Si nous prenons l'une de ces pentures, celle basse, au vantail de la porte Sainte-Anne que chacun peut examiner de très-près, nous verrons que cette penture se compose de cinq pièces principales (fig. 12): 1º le collet A; 2º le premier membre B; 3º le second membre C; 4º le troisième membre D; 5º le bouquet E. Chacun de ces membres a été assemblé séparément avec ses branches principales, ses branches secondaires, ses brindilles. De plus, la bande ou le corps de la penture se compose, pour le collet, de quatre barres; pour le premier membre, de trois barres; pour le second membre, de même; et pour le quatrième membre, de trois barres aussi, mais plus minces. Ces barres, parallèles et jointives, ne sont soudées entre elles qu'à leurs extrémités, en a, b, c, d, etc. Ces soudures se terminaient en palettes quelque peu amincies aux extrémités, en façon de ciseau. Lorsqu'il a fallu réunir ces cinq parties en une seule, les extrémités g, h, préparées, ont été chauffées et soudées, puis la soudure renforcée par une embrassure soudée. Les extrémités e, d, de même, et ainsi de suite jusqu'au collet.

Analysons donc cette dernière opération, la plus difficile et la plus pénible de toutes, à cause du poids considérable de la pièce, de l'étendue de la soudure et de son importance, puisque de la perfection de l'ouvrage résulte toute la force de la penture.
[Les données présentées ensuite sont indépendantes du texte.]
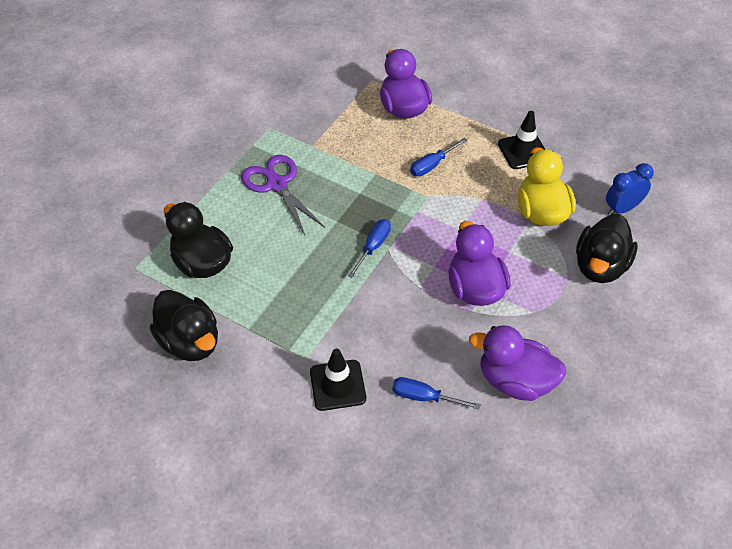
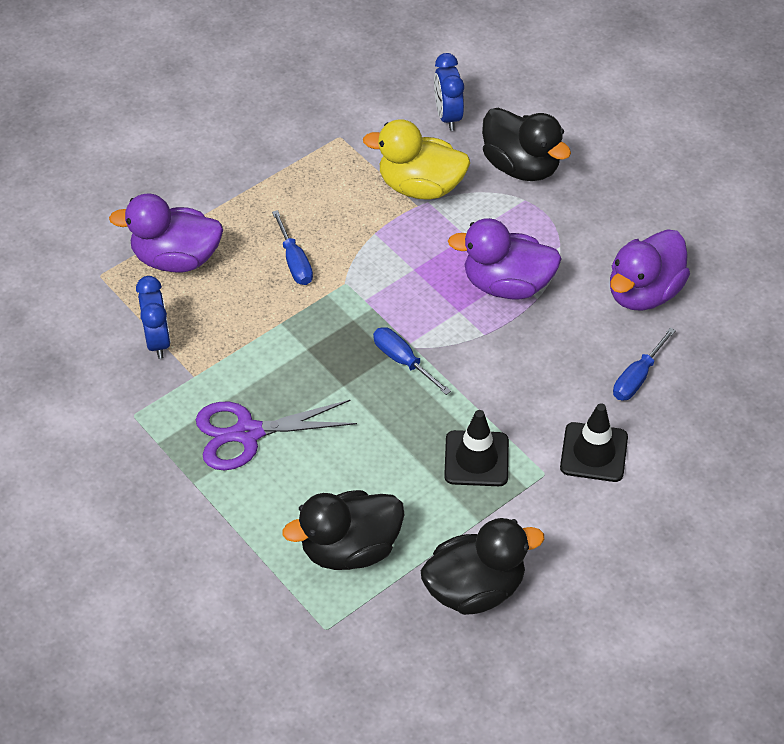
camera: 70 degrees left, 0 degrees up
black traffic cone [498,111,546,169] -> black traffic cone moved to [444,410,509,486]
none -> blue clock [136,276,171,359]

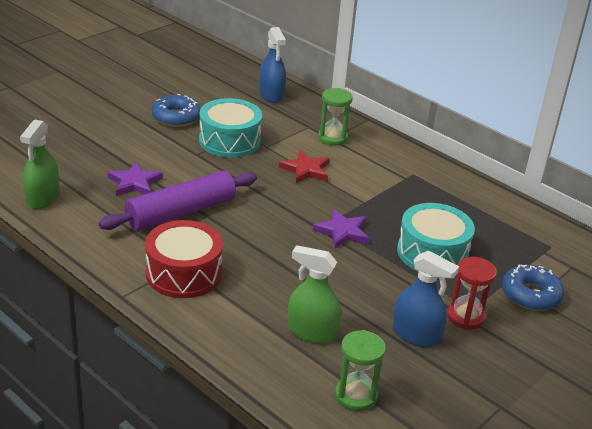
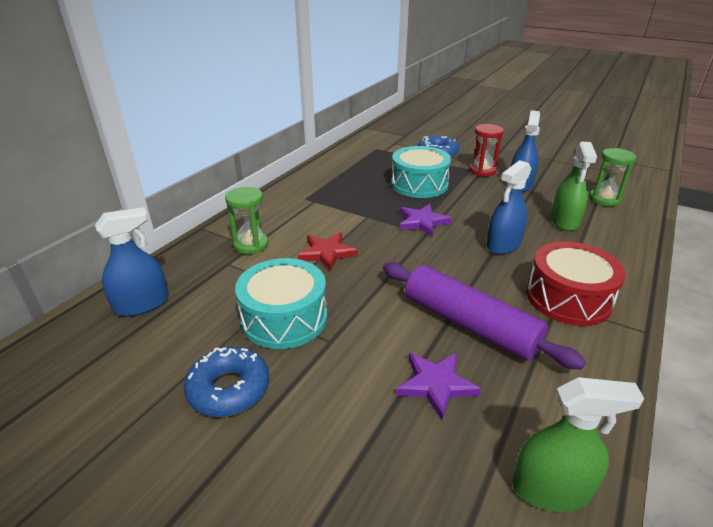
camera: 100 degrees left, 0 degrees up
none -> blue spray bottle [486,160,531,254]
La figure 13 représente la soudure du collet A avec le premier membre B. Cette soudure faite (voyez le profil P), les brindilles C et D ont été soudées par dessus; puis l'embrassure E, qui portait déjà, avant l'application, les cinq folioles F et ses deux tigettes G. L'embrassure soudée sur la face et en retour, le profil H a été étampé et nettoyé au burin; de même sur la face et sur les côtés. On voit en I la section des quatre barres composant le collet et réunies par la soudure en K; en L, la section des trois barres composant la bande du premier membre, et en M la section des branches soudées préalablement à la souche de cette bande.

Il n'est pas nécessaire d'insister, pensons-nous, sur les difficultés que présente ce travail pour ne pas brûler le fer, et pour lui donner rigoureusement le degré de chaleur qu'exige une bonne soudure. Il est évident que cette triple opération de battage à chaud, que ces superpositions de brindilles et d'embrasses, donnent au fer une grande résistance et assurent la solidité de la soudure première (celle des deux morceaux de bandes), en la renforçant et en la soumettant plusieurs fois au feu et au martelage. L'ornementation est donc ici encore la conséquence du procédé de fabrication.

Le commencement du XIIIe siècle est l'apogée de l'art du forgeron. Les pentures de Notre-Dame, des grilles des abbayes de Saint-Denis, de Braisne, de Westminster; des pentures des cathédrales, de Noyon, de Sens, de Rouen, etc., qui datent de cette époque [152], nous montrent des exemples de forge qui ne furent pas dépassés, ni même atteints; car nous ne pouvons considérer comme ouvrages de forge les oeuvres en fer battu et repoussé des XVe et XVIe siècles. C'est là un procédé de fabrication tout autre et qui sort du domaine de l'architecture. Dès la fin du XIIIe siècle, on cherche à éviter les difficultés de soudure, à remplacer les fers étampés à chaud par des moyens qui demandent moins de force et moins de temps. Les forgerons reculent devant ce travail qui exigeait, avec des bras robustes, des soins, une grande expérience et une adresse de mains extraordinaire. On voit encore de jolies pentures dans des monuments du XIIIe siècle, qui, d'ailleurs, ne diffèrent pas, comme procédé de fabrication, de celles que nous venons de présenter.

Au commencement du XIVe siècle, les pentures prennent des formes générales plus fines, plus découpées; les fers sont plats et ne demandent plus un travail pénible.

Voici (fig. 14) une penture de cette époque, provenant de la porte nord de l'ancienne cathédrale de Carcassonne. Le galbe en est délicat, cherché; les soudures, peu nombreuses, sont bien faites et n'ont pas été renforcées et recouvertes par ces embrasses habituellement employées jusqu'au milieu du XIIIe siècle. Cette penture date de 1320 environ.